Tal vez por la carnadura que otorga Martin Sheen a su personaje, siempre
dubitativo, nunca todopoderoso, The West Wing que se
emite los domingos a las 19, por el canal Warner ganó nueve
premios Emmy, entre ellos el de Mejor serie dramática, en la entrega
de este año. Los norteamericanos la eligieron como su serie favorita,
quizás porque no debe existir nada más tentador que colarse
en los pasillos de una casa de gobierno. Alguna experiencia local (El
hombre, con Oscar Martínez en el 99) creyó que
para hablar de política en TV era necesario declarar principios
morales permanentemente, involucrando a La Patria en cada
discusión. En The West Wing no existe esa vocación
declarativa.
Un altísimo
funcionario, mano derecha del presidente, es un fiestero,
que vuelve borracho al ala oeste por las mañanas y nunca disimula
su deseo de olvidarse del trabajo para vivir su vida. El mismo líder
de la Nación da o quita sus favores, en algunos casos, movido por
la seducción que genera en él una rubia o una pelirroja,
a quienes convence de iniciar sendas carreras políticas. Cuando
pelea con su mujer, le fastidian realmente las pequeñas cosas de
todos los días, esas miserias de la convivencia que este hombre
tan pequeño como todos también padece. Y cuando eso sucede,
no existe otra cosa que la incompatibilidad de caracteres, como si ningún
destino patriótico pesara por encima de que le estén quitando
su parte de la frazada cuando duerme.
El presidente de The West Wing es un sabio mediático
con costumbres similares a las del vernáculo Mariano Grondona.
Le apasionan las etimologías y siempre tiene a mano una cita de
San Agustín para justificarse.

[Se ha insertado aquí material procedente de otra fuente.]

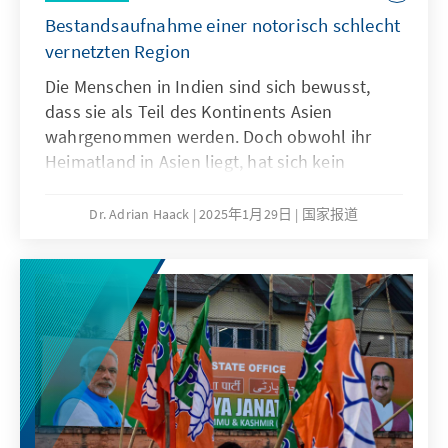
Bestandsaufnahme einer notorisch schlecht
vernetzten Region
Die Menschen in Indien sind sich bewusst,
dass sie als Teil des Kontinents Asien
wahrgenommen werden. Doch obwohl ihr
Heimatland in Asien liegt, hat sich kein
Selbstverständnis als Asiaten herausgebildet.
Wenn Inder „asiatisch“ Essen gehen, dann
Dr. Adrian Haack
2025年1月29日
国家报道
meint dies die chinesische oder japanische
Küche. Auch Südasien ist eine
Fremdbezeichnung, die nach der
Unabhängigkeit von Britisch-Indien aufkam.
Es ist der sprachliche Versuch die Region, die
man zuvor Indien nannte, nicht auf die
Republik Indien zu reduzieren. Südasien wird
als geografischer Raum in Deutschland
vielfach unterschätzt. Während der Fokus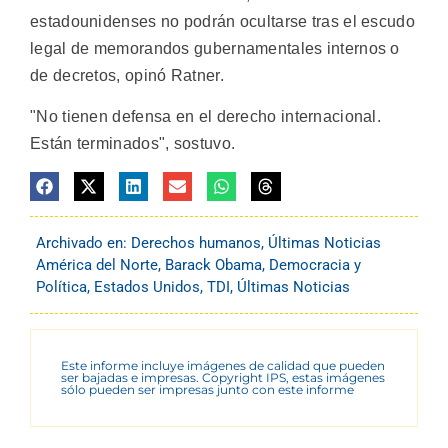
estadounidenses no podrán ocultarse tras el escudo
legal de memorandos gubernamentales internos o
de decretos, opinó Ratner.
"No tienen defensa en el derecho internacional.
Están terminados", sostuvo.
Archivado en:
Derechos humanos
,
Últimas Noticias
América del Norte
,
Barack Obama
,
Democracia y
Política
,
Estados Unidos
,
TDI
,
Últimas Noticias
Este informe incluye imágenes de calidad que pueden
ser bajadas e impresas. Copyright IPS, estas imágenes
sólo pueden ser impresas junto con este informe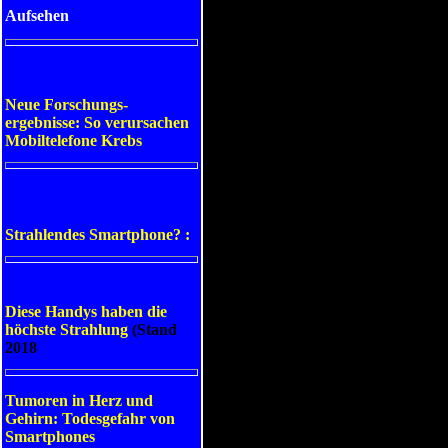
Aufsehen
Neue Forschungs-
ergebnisse: So verursachen
Mobiltelefone Krebs
Strahlendes Smartphone? :
Diese Handys haben die
höchste Strahlung
(Stand
2018
Tumoren in Herz und
Gehirn: Todesgefahr von
Smartphones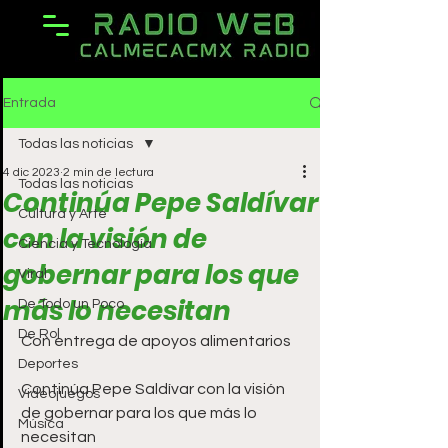
Entrada
Todas las noticias
4 dic 2023
2 min de lectura
Todas las noticias
Continúa Pepe Saldívar
Cultura y Arte
con la visión de
Ciencia y Tecnología
gobernar para los que
Viral
más lo necesitan
De Todo un Poco
De Rol
Con entrega de apoyos alimentarios
Deportes
Continúa Pepe Saldívar con la visión 
Videojuegos
de gobernar para los que más lo 
Música
necesitan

Lo recuerda para no indultar a un
condenado a muerte por asesinato de dos personas. Deja que la condena
se cumpla y expone una larga lección sobre los principios que avalan
su abstinencia. Pero la serie es siempre más lúcida que
su héroe y no lo deja acartonarse: el gran hombre se quiebra, en
privado, cuando asume que el 70 por ciento de los estadounidenses
apoyan la pena de muerte.
La Casa Blanca de The West Wing es demasiado plural, casi
como si fuera una torre de Babel que nos representara a todos. Pero, por
suerte, la mirada es algo más que políticamente correcta:
el rabino de un secretario de Estado está arreglado con otra línea
interna para inducir acciones en su fiel. El negro es un vehemente defensor
de la justicia por mano propia, que aplicaría sin dudar a quienes
apalearon a su madre. El mismo presidente pone su cristianismo en segundo
plano apenas amenaza con ahuyentarle votos. Un ministro judío apela
a su sagrado descanso del Shabat sólo para que no lo
molesten durante el fin de semana.
Después, claro, cautiva ese frágil límite entre realidad
y ficción que la serie pone en relieve. Es cierto que no hay vocación
por el verismo en el personaje de Sheen, pero sí hay citas a presidentes
que existieron y la repro de la Casa Blanca es casi perfecta. Una vez,
el jefe oficia de guía por los pasillos, las oficinas,
el Salón Oval... Exhibe ¿irónico? cada
rincón del escenario preferido por las inquietudes sexuales de
Bill Clinton. Sólo que su alter ego de The West Wing
lo reserva sólo parareuniones de trabajo: aquí no hay ningún
paralelo para Monica Lewinsky, tal vez porque la serie no se lleva bien
con los guiños efectistas. La realidad, en materia de affaires
sexuales, supera a la ficción, y al menos en ese campo
este presidente podría recitar: Dicen que soy aburrido.